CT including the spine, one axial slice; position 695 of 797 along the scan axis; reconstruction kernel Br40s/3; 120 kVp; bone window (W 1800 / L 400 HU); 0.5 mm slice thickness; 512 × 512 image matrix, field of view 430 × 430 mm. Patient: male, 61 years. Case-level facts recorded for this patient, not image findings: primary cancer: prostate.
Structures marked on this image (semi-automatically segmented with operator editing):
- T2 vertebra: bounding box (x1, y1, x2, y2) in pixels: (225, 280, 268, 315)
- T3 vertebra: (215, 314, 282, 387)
==========
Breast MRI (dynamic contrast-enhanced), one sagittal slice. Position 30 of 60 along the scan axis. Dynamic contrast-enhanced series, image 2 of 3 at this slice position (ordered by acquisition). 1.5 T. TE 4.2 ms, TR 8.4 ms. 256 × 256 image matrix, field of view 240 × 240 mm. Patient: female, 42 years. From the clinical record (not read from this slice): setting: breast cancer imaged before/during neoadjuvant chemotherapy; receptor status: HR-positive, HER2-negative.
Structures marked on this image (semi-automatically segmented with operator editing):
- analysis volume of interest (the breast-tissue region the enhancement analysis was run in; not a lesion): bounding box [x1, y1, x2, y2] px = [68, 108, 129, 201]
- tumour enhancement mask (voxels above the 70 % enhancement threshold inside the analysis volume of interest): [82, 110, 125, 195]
==========
Report every line in the data that holds "volume", copying each one.

→ **RESULT OF THIS TASK**:
- analysis volume of interest (the breast-tissue region the enhancement analysis was run in; not a lesion): bounding box [x1, y1, x2, y2] px = [68, 108, 129, 201]
- tumour enhancement mask (voxels above the 70 % enhancement threshold inside the analysis volume of interest): [82, 110, 125, 195]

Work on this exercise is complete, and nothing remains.